== Records for the exercise
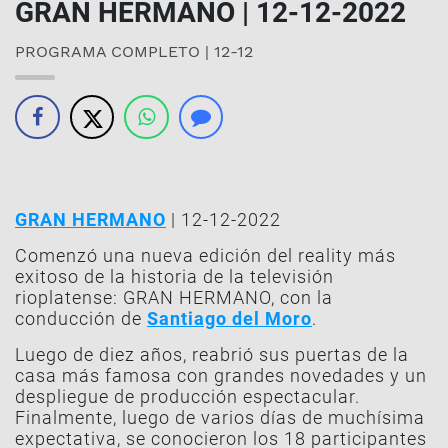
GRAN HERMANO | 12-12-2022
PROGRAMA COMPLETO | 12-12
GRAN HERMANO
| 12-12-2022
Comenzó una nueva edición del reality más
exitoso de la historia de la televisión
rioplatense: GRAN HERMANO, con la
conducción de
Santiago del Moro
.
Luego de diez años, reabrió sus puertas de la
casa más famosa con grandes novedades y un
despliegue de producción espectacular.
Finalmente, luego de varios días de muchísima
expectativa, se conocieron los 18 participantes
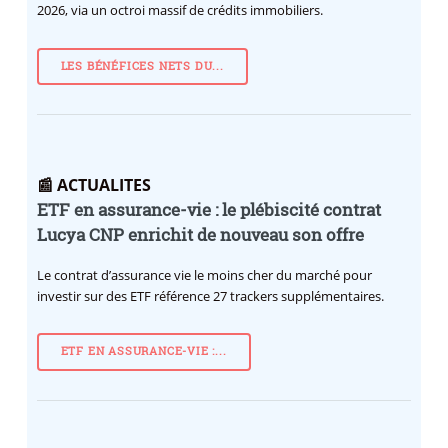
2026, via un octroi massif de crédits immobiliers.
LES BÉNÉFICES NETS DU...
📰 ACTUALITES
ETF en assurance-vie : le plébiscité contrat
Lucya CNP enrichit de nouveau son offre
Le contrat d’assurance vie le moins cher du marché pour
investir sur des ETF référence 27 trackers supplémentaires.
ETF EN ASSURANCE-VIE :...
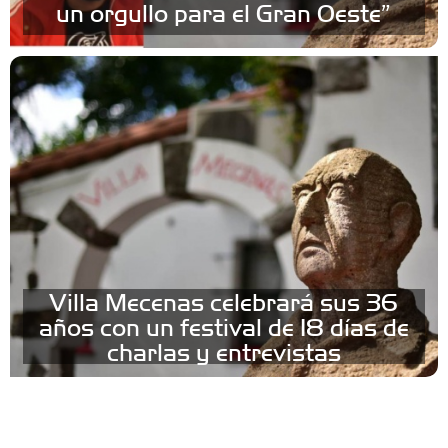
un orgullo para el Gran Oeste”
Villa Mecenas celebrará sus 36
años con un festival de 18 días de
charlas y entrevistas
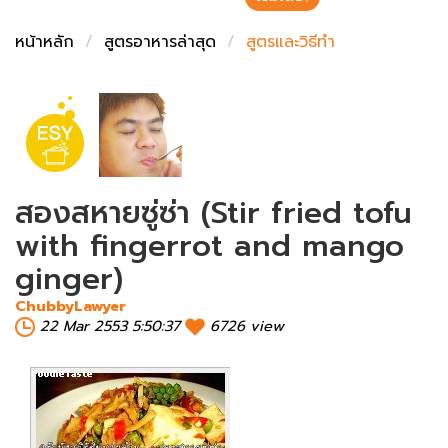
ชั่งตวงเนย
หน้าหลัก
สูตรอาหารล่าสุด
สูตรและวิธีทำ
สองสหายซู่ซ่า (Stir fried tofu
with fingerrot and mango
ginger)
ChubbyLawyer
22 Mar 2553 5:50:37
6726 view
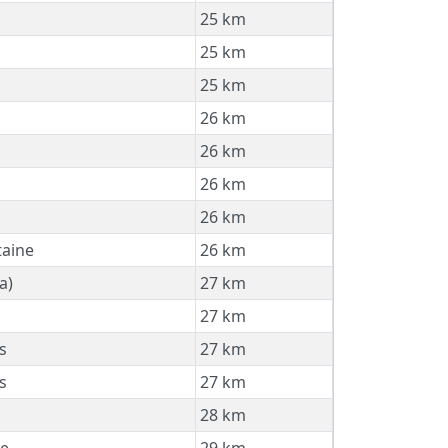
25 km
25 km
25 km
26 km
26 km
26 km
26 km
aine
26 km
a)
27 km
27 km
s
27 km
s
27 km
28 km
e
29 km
====
== Records for the exercise
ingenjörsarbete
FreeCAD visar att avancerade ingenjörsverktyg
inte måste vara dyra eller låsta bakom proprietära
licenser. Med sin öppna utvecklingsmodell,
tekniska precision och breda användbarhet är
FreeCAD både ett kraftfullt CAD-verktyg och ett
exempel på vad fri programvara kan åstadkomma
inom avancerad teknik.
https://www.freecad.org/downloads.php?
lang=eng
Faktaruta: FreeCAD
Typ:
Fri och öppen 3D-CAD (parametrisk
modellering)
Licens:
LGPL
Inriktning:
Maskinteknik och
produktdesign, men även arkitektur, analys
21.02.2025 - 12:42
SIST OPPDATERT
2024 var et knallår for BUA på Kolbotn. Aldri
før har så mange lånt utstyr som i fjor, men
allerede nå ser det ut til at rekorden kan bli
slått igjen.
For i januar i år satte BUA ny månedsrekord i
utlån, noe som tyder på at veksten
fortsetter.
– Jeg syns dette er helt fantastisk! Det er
====
» **Requirement**
Read through the entries, then copy every line where the string "años" is found.

» **Written response**
Luego de diez años, reabrió sus puertas de la
años con un festival de 18 días de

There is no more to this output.